Before I knew it I was sitting in my driveway, when my phone stared to ring. "Hello?"

"Bella? Hey! It's me. Alice. Anyway, I was thinking we should do dinner. Meet me at that cute little sushi place by your house in 30, yeah? Oh, and wear that blue dress I got you a couple of weeks ago. It will look really good with the shoes you wore today. Oh, I gotta go. Bye, Bella. Love ya."

And the line went dead.

I pulled up to the sushi place in the back of a cab, freshly changed, ready to meet Alice's approval. I walked to the hostess stand prepared to ask for a reservation for Brandon, when I saw a ball of spiky, black hair bouncing in a booth in the corner of my eye. As I approached the table Alice already has the food waiting for us.

"Eat fast, Bella. We're meeting Edward and Jas in 20 at the new club."

As I walked into the club with Alice dragging me, I couldn't help but be confused. I never went out, especially to clubs, and certainly not with Edward. I was still trying to figure all of this out when Alice pushed me into the booth with Edward, across from her and Jasper, Edward's cousin and her husband of a year.

"Helloooo, Bella. You look very," he paused to hiccup, "pretty." I turned my head to look at my highly intoxicated husband and gave him a small thank you. Still not completely comfortable in this situation, and a little more than shocked because he never talked to me, let alone gave me compliments, I missed part of the conversation.

"…I ship out next week." Jasper was finishing his sentence as I turned to Ali and noticed the sadness and dread in her eyes. Jasper was in the army, and was currently on leave. It tore Alice apart every time Jas left, but she tried to be strong.

"How long will you be gone for?" As soon as the words were out of my mouth, Alice turned herself into Jasper's shoulder.

"6 months."

I jumped not expecting my inebriated husband to be coherent right now. "Jas, why don't you and Ali go home. Spend some time together before you leave. Don't waste your time in this place." I couldn't stand seeing my best friend like this and as soon as Alice heard my suggestion, her shoulders slumped in what looked like relief.
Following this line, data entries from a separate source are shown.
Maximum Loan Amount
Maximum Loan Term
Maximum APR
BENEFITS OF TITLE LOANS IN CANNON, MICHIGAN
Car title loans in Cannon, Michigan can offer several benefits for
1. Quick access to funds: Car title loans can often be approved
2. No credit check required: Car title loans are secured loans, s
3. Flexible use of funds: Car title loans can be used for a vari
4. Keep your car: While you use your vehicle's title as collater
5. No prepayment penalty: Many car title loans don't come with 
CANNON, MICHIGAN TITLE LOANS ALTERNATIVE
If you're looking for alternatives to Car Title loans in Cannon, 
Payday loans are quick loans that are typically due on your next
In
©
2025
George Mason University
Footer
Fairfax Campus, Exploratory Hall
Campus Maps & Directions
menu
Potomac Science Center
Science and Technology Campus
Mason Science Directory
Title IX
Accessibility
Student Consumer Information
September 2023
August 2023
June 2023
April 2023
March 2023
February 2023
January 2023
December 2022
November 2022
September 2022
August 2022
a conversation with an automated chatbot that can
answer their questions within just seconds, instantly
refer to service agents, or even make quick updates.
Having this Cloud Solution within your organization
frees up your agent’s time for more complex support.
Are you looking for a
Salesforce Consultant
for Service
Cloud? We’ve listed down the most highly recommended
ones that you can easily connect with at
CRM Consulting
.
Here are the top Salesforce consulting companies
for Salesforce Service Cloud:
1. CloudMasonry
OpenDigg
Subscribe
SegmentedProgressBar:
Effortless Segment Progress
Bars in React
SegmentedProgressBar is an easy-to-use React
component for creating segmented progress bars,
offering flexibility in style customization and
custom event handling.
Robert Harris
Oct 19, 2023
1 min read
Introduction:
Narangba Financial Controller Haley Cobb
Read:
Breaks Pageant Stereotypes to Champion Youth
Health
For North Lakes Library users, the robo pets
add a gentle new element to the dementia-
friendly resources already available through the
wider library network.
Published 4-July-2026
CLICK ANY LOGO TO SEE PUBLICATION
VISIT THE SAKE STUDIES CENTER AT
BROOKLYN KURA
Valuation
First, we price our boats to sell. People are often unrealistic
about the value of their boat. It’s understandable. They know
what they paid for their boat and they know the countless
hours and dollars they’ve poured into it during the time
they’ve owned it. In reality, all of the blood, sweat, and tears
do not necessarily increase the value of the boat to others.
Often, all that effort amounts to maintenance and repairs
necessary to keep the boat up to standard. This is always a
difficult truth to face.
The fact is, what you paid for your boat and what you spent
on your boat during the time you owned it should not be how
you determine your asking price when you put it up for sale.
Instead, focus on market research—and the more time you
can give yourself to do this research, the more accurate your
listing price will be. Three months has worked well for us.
"Are you sure? You guys will have to take a cab though, nether of us drove." He said with a hopeful expression of his face, pointing between himself and Edward.

I nodded my head yes. "I need to get him home soon, anyway." After saying goodbye to our friends, I herded Edward into an awaiting cab, told the cabbie our address, and prayed Edward wouldn't fall asleep on the way.

I managed to get Edward up the steps to the front porch, when I started looking for my house keys. I dug around my purse desperately trying to find them, when Edward's hand ran across my butt, up my back, and dangled a set of house keys in front of me.

"Here you go." I took the proffered keys and stuttered out a thank you, not sure what was going on. As soon as the door was open Edward, had me pushed up against it and kissed me for the first time since our wedding day. I'm not sure why, but I allowed him to. I'm even more confused as to why I wrapped my legs around his waist and let him take me upstairs.

As I drifted off to sleep that night with a smile on my face, and Edwards's arms wrapped around my waist as he lightly snored, I couldn't help but let out a contented sigh. We had a lot to talk about, a lot of things to sort out, but we had consummated our marriage finally, after 3 years and I was wondering if maybe, just maybe, things were starting to look up.